Meet 2022 International Symposium keynote speaker Lulu Garcia-Navarro


Lulu Garcia-Narvarro
Lulu Garcia Navarro of The New York Times will be the keynote speaker of this year’s International Symposium.

Colorado State University’s International Symposium begins Feb. 15 and continues through Feb. 17 with a diverse collection of ways in which the campus and the world come together to advance knowledge and culture.

At 1 p.m. on Wednesday, Feb. 16, symposium attendees will be joined for a keynote discussion titled “How We Collectively Lost Our Minds: A Journalist Trying to Cover Today’s World” with Lourdes “Lulu” Garcia-Navarro, podcast host for The New York Times Opinion and longtime voice of National Public Radio’s Weekend Edition Sunday.

Garcia-Navarro’s keynote, as with all of the sessions at the International Symposium, is free for the public to attend on Zoom, though advance registration is required.

Few people have followed the evolution of knowledge and culture, both in America and abroad, from as many angles as Garcia-Navarro. She worked for years as a foreign correspondent for The Associated Press before joining NPR in 2004.

Garcia-Navarro lived and reported in Iraq, Mexico, Israel and Brazil before returning to the U.S. in 2017 to become the first Latina to lead one of the radio network’s flagship programs, Weekend Edition. She won two Peabody Awards during her correspondent years, first in 2004 as part of the team at NPR covering the U.S. invasion of Iraq and again in 2011 for bringing listeners into the Arab Spring uprisings in Egypt and Libya. She said that when she moved back to the U.S. soon after the 2016 presidential election, her recognition of the fracturing political and media climate was informed by past experience.

“Everything that was happening in the U.S. was reminiscent of things happening elsewhere,” she said. “It was surprising to me how much the U.S. press corps was unaware of what was happening.”

The shift of political affiliation from a framework for policy debates to a matter of personal identity had been happening for many years, Garcia-Navarro said; the 2016 presidential election was the culmination of a long process rather than an isolated event.

“The reason it shocked so many in 2016 was because people looked at the people next to them and said, ‘Hey, do I know you?’” she said.

Societal changes in America and around the world also put into sharper relief the degree to which public trust in the news reporting process has eroded over time, a “compound fracture” Garcia-Navarro said can be traced to three major causes.

First, she said journalism too often defaulted to “an ivory tower” where communities of color were either overlooked entirely or not treated with due respect when reported on, a sort of “dropping in and visiting” mentality by reporters. The second influence she pointed to was the struggle of news media to adapt their business models to the digital age, starting a domino effect that starved local outlets and shrank many national publications, meaning fewer people knew a journalist personally.
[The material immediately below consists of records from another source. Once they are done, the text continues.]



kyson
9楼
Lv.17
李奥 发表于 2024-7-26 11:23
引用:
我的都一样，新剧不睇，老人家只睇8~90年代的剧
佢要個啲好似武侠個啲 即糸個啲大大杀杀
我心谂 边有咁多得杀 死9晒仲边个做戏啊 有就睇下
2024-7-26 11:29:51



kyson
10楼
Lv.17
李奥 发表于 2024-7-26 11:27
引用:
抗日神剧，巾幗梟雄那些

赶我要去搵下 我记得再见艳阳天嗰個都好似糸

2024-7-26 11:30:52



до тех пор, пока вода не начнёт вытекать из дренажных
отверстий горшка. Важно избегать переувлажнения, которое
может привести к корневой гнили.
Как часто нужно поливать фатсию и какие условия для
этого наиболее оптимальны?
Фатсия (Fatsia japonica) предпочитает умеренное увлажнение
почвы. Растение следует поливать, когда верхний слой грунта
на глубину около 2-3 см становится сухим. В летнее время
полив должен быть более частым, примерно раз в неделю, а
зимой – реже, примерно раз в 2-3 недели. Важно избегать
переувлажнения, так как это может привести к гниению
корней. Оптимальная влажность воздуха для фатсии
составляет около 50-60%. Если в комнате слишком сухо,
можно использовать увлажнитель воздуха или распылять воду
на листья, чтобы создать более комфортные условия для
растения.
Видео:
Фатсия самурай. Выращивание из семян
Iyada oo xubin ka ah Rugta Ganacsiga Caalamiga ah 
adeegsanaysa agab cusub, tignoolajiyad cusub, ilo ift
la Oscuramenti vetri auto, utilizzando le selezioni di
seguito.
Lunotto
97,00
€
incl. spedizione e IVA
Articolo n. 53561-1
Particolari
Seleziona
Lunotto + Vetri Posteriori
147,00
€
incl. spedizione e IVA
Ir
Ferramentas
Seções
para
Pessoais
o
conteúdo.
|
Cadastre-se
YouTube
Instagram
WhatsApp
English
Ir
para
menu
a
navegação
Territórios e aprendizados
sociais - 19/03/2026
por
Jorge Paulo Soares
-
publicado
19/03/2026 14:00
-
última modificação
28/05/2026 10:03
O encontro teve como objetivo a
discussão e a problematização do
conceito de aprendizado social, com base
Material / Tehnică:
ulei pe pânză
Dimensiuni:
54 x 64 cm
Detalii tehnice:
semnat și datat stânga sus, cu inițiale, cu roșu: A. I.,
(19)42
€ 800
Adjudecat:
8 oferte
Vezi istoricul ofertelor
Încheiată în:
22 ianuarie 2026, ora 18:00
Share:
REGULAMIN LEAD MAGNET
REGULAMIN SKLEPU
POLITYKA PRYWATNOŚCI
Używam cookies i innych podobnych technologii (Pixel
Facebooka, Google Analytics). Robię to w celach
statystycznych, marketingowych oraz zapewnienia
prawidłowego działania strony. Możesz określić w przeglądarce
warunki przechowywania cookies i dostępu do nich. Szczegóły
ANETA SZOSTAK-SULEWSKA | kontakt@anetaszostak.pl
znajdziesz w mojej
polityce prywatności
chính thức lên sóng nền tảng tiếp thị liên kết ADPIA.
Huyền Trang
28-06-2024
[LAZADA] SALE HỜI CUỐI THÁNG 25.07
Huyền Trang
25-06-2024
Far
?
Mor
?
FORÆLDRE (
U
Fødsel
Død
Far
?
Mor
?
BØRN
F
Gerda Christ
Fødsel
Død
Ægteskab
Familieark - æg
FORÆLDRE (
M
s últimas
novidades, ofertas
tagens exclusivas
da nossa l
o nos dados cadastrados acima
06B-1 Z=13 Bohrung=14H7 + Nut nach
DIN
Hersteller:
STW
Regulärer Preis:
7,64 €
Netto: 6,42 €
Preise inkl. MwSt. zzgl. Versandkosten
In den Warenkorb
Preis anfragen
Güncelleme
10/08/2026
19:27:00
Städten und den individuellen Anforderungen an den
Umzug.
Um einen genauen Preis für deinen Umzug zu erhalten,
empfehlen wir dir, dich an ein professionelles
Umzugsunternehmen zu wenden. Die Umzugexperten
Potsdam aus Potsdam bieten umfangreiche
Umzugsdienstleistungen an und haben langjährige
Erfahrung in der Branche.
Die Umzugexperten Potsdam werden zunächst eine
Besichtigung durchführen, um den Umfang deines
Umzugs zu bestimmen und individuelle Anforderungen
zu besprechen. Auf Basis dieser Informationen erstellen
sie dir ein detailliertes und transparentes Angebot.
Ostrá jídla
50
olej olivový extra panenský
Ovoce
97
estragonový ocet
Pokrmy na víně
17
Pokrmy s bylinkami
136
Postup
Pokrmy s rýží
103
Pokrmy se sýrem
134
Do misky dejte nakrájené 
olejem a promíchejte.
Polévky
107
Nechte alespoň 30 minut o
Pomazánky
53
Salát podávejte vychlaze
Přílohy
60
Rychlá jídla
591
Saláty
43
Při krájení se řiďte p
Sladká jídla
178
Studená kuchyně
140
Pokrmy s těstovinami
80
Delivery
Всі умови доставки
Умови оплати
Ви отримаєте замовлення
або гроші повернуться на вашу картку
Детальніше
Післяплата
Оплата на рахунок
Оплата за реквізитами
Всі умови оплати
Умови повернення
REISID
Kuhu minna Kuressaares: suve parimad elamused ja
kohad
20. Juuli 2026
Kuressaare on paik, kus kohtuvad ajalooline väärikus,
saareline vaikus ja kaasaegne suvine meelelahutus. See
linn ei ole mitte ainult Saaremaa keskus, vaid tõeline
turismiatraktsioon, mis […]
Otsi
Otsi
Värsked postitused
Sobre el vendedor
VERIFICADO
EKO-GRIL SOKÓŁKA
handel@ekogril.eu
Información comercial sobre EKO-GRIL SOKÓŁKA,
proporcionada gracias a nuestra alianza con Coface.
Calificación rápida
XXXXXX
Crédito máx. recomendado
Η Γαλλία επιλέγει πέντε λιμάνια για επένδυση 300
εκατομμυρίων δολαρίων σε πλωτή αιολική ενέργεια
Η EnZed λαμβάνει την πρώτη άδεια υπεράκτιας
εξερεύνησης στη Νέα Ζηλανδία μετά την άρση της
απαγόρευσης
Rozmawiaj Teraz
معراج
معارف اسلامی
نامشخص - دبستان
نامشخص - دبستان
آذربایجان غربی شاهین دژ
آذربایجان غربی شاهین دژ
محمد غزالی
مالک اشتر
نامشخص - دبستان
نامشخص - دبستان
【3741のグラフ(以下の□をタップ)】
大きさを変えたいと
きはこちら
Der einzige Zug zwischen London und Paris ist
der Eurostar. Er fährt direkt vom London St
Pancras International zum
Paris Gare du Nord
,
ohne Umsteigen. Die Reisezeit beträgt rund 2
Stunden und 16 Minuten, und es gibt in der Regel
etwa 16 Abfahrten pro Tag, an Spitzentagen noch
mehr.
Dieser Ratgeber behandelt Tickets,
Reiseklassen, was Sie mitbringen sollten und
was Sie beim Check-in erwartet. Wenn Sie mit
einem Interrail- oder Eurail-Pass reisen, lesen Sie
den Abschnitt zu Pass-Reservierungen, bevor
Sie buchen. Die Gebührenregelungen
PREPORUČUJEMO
Finally, Garcia-Navarro said political actors seized opportunities to undermine the very idea of facts and truth themselves, enabling many consumers to live in news “bubbles” where they’re mostly exposed to ideas they’re likely to agree with.

“People don’t want to hear something that doesn’t fit how they think of the world right now,” she said. “They think you’re trying to pull one over on them.”

A helpful step reporters can take in regaining public trust is one Garcia-Navarro said that she has practiced for years: being extremely transparent with interviewees by talking to them about the mechanics of question-and-answer interviewing and what their rights are as participants.

“As journalists, we’re all ambassadors of the profession,” Garcia-Navarro said. “I think we should’ve been doing it all along.”

Garcia-Navarro said her profession causes her to be something of a pessimist by nature, but while there are reasons to worry about the state of both the news media and society at large, she said there are bright spots, too.

“There are more young people now than ever that are interested in journalism,” Garcia-Navarro said. “There are more women than ever in journalism schools. There are more ideas and interesting ways of doing things.

“By any measure journalism is in crisis,” she said, “but what is today doesn’t have to be tomorrow.”

The CSU International Symposium’s keynote discussion, “How We Collectively Lost Our Minds: A Journalist Trying to Cover Today’s World” with Lulu Garcia-Navarro of The New York Times Opinion, will be held Wednesday, Feb. 16 from 1 to 2 p.m. for free via Zoom.